Jeremy Clarke Jeremy Clarke

Low life | 11 June 2011

Jeremy Clarke reports on his Low life

issue 11 June 2011

I was sitting alone in a day room on the top floor of an NHS hospital. Presently, two women came in and sat down. One sat with her face in her hands, sobbing silently, while the other leant forward and whispered to her. Far from being consoled, the crying woman broke down still further and her sobs became faintly audible. What level of personal modesty was this, I wondered, that was reluctant to disturb the silence of a hospital day room, even in the midst of such grief?

Then the quiet of the day room was roughly broken by a man shouting my surname at me. He then led me at a fast walking pace along a corridor and into a small side-office, where he briskly introduced himself with a brief, impersonal, almost contemptuous handshake. This was the consultant.

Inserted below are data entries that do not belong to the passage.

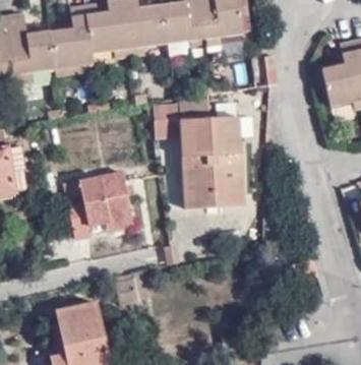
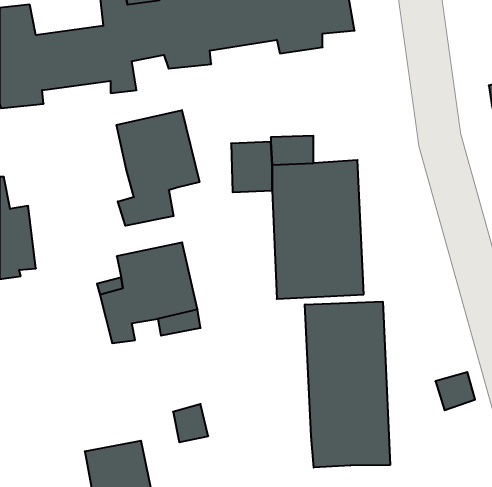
building: none -> [116,110,199,226]
building: none -> [305,302,390,468]

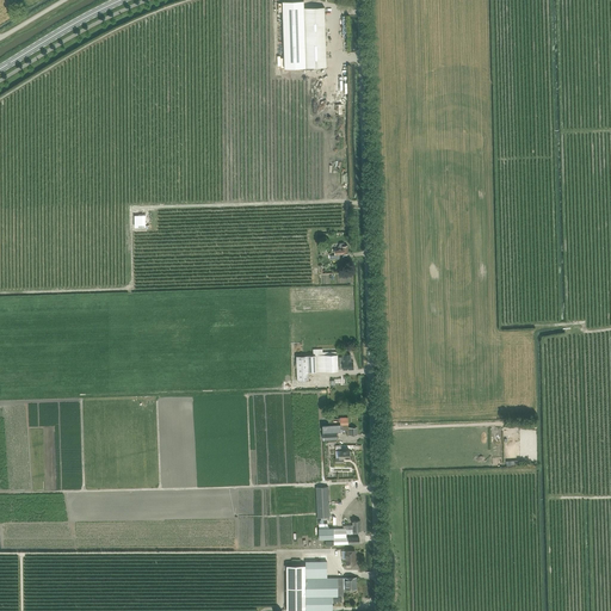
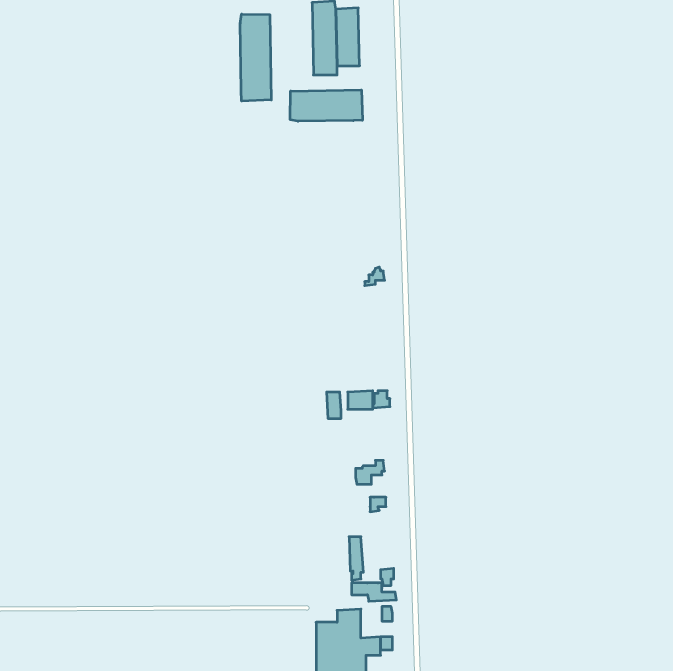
building: none -> [240,14,271,101]
building: none -> [290,90,362,121]

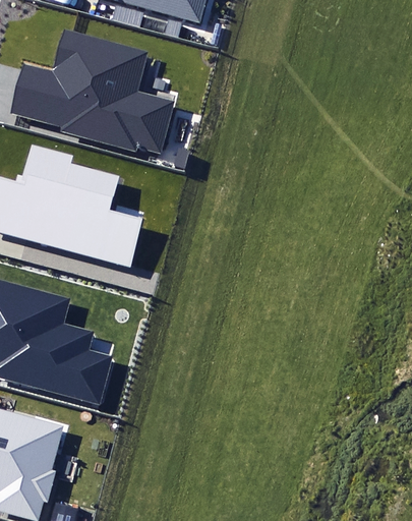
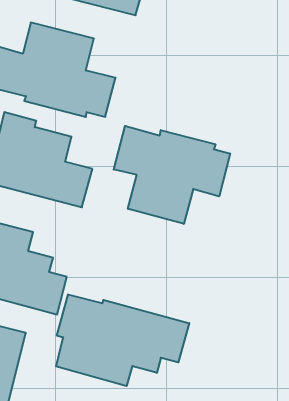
building: none -> [114,126,230,224]
building: none -> [56,294,189,386]

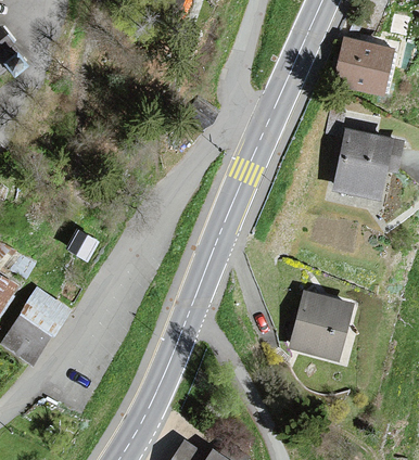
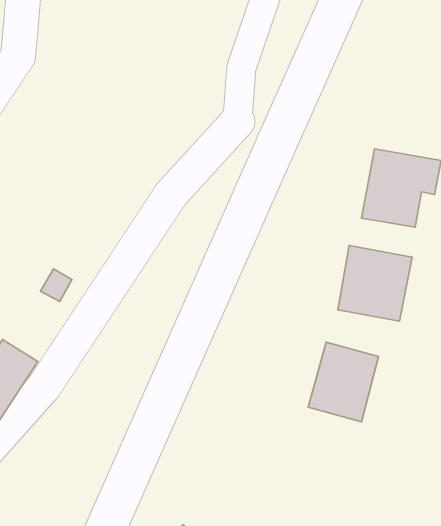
building: [334,40,392,91] -> none
building: none -> [338,245,412,321]

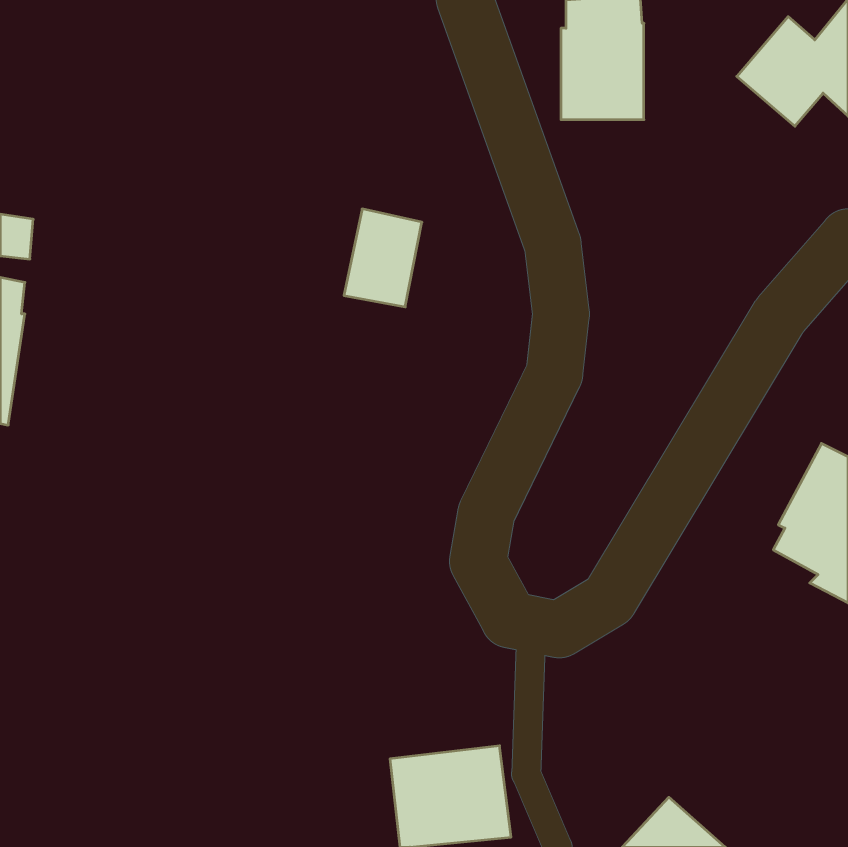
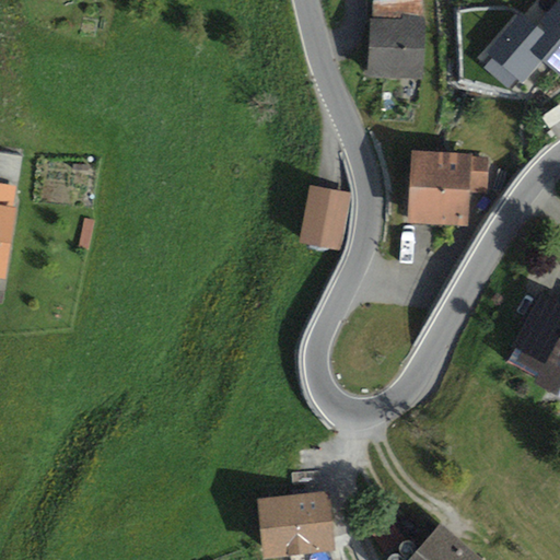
building: [344,209,422,307] -> [299,185,350,249]
building: none -> [408,150,489,226]

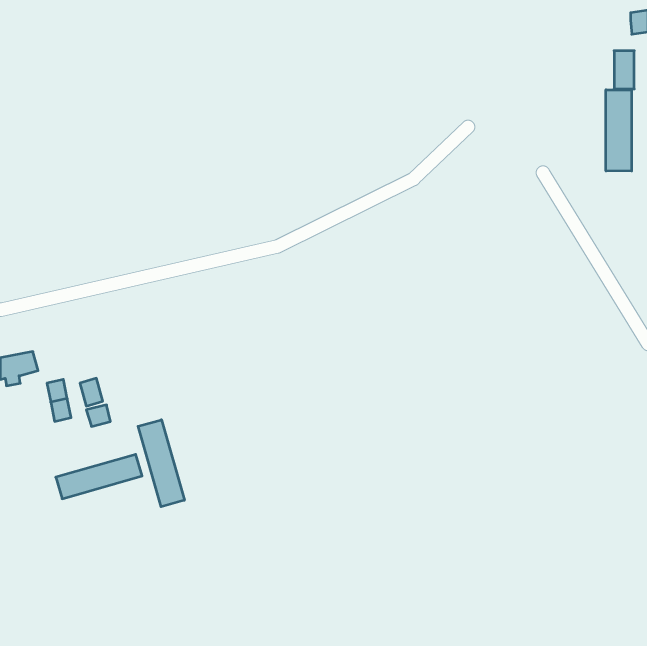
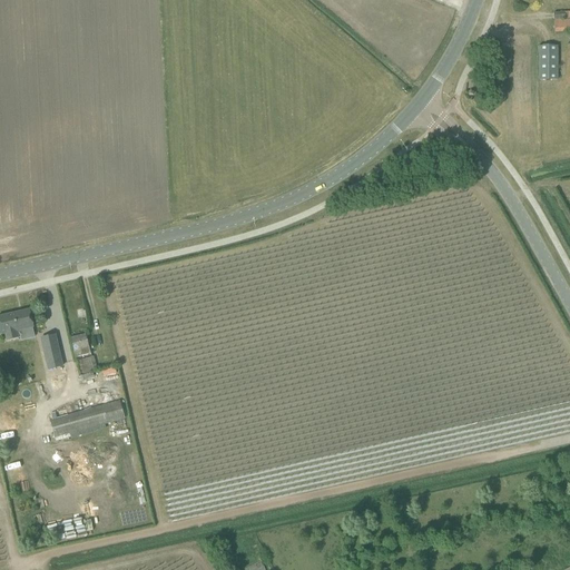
building: [606,90,632,171] -> none
building: [138,420,184,507] -> none

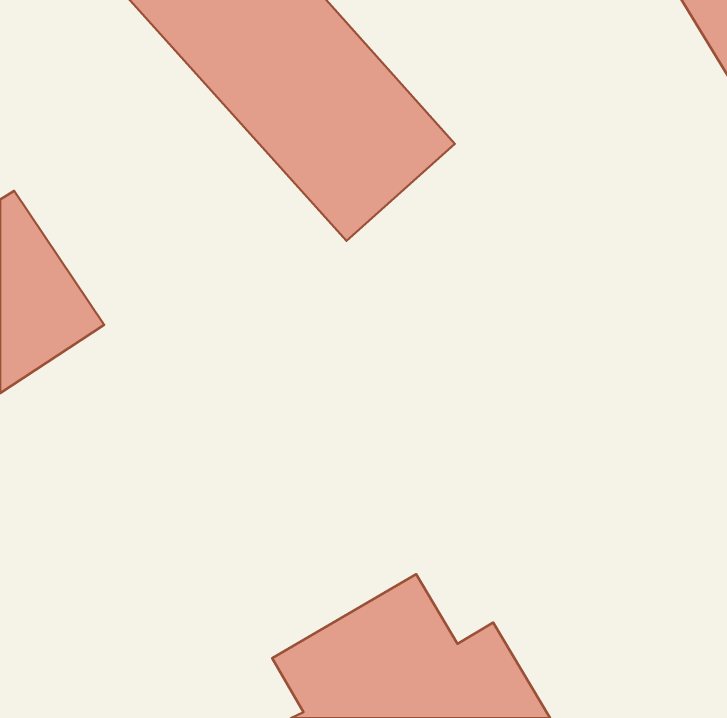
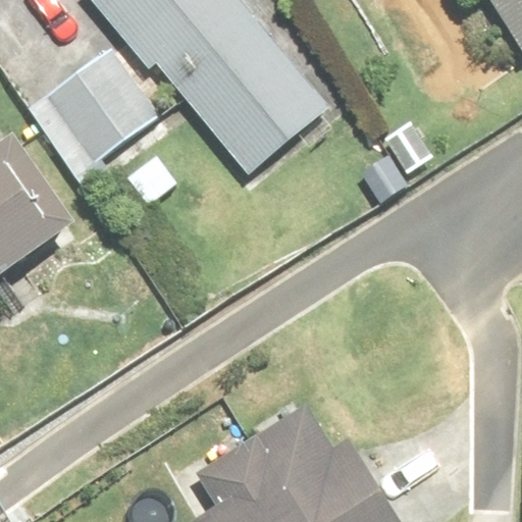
building: none -> [29,48,160,172]

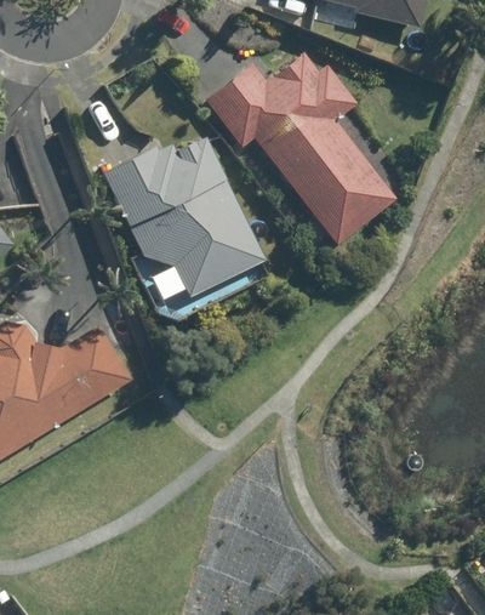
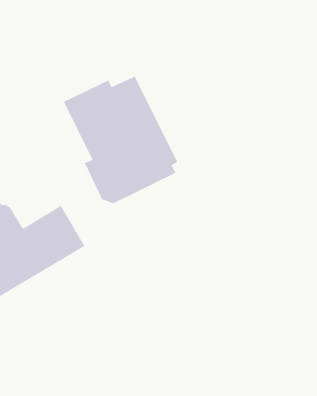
building: [202,53,398,244] -> none

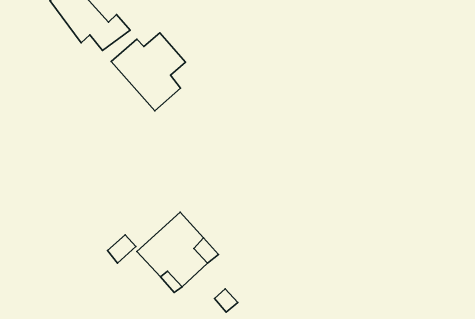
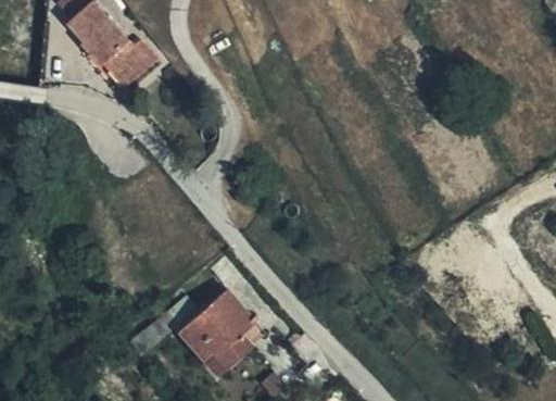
building: [111,33,186,111] -> none

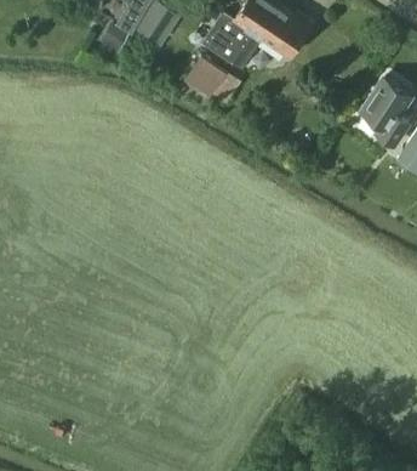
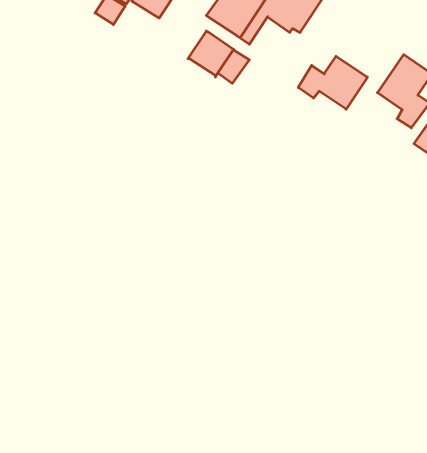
building: none -> [298,56,367,109]

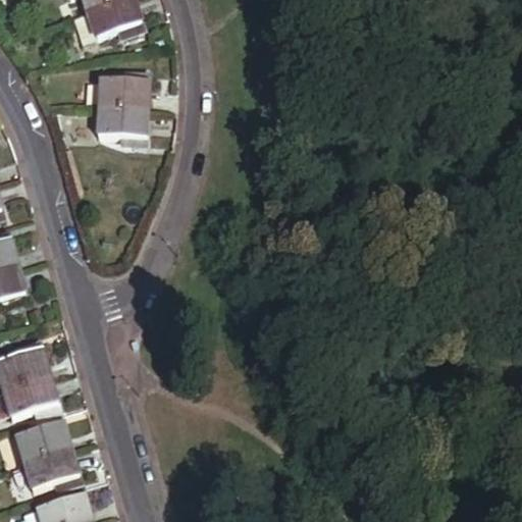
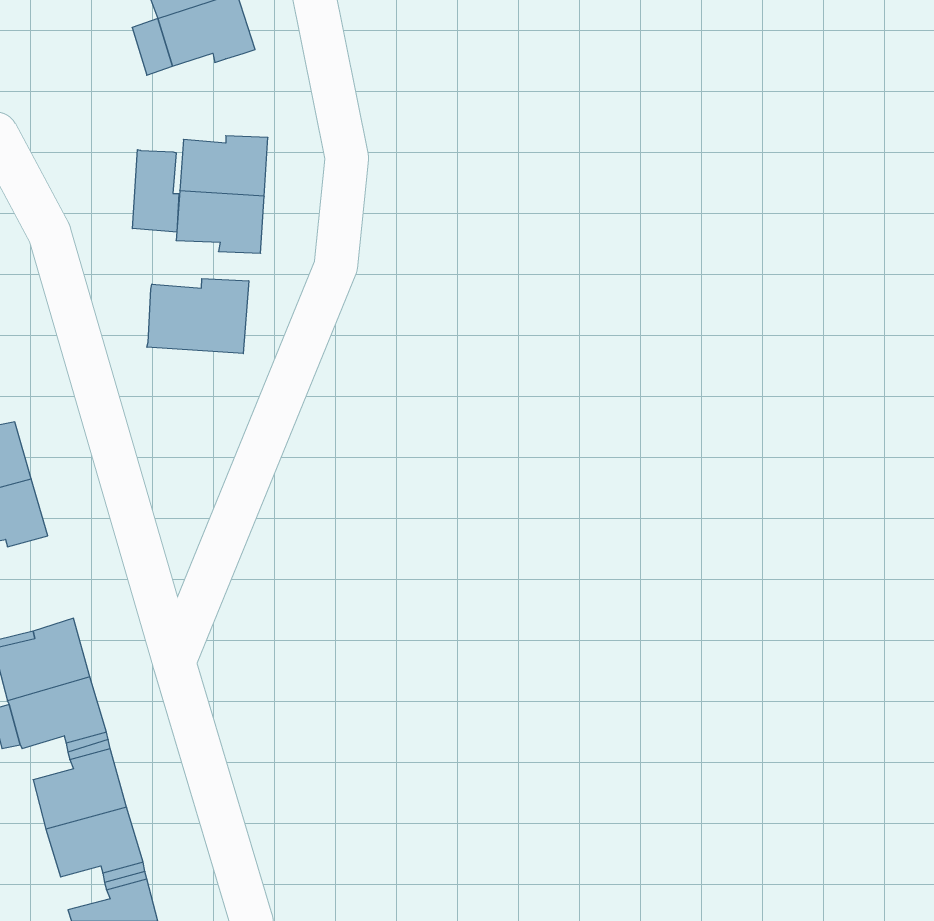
building: none -> [132,150,179,232]
building: none -> [147,279,249,354]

There was another, younger man in the room. The second man I took to be a pupil or student. His handshake was warm and welcoming — fraternal even. The consultant, who clearly wielded his power with little or no grace, ordered me into a chair. He and his pupil sat also. ‘So why have you come to see me?’ said the consultant testily.

I had been referred to the hospital for a brain scan, query epilepsy, I said.

‘Why?’ he said.

I explained that I’d blacked out for several hours and woken up in a hotel room with no understanding of how I had got there. And when I had returned to the last pub I remembered being at, hoping to retrieve my car keys, the barmaid told me that I had been thrown out for annoying the other customers by lying on the floor and ‘pretending’ to have an epileptic fit.

He had some notes in front of him made by my GP, and he began hurriedly scribbling others on to a new page.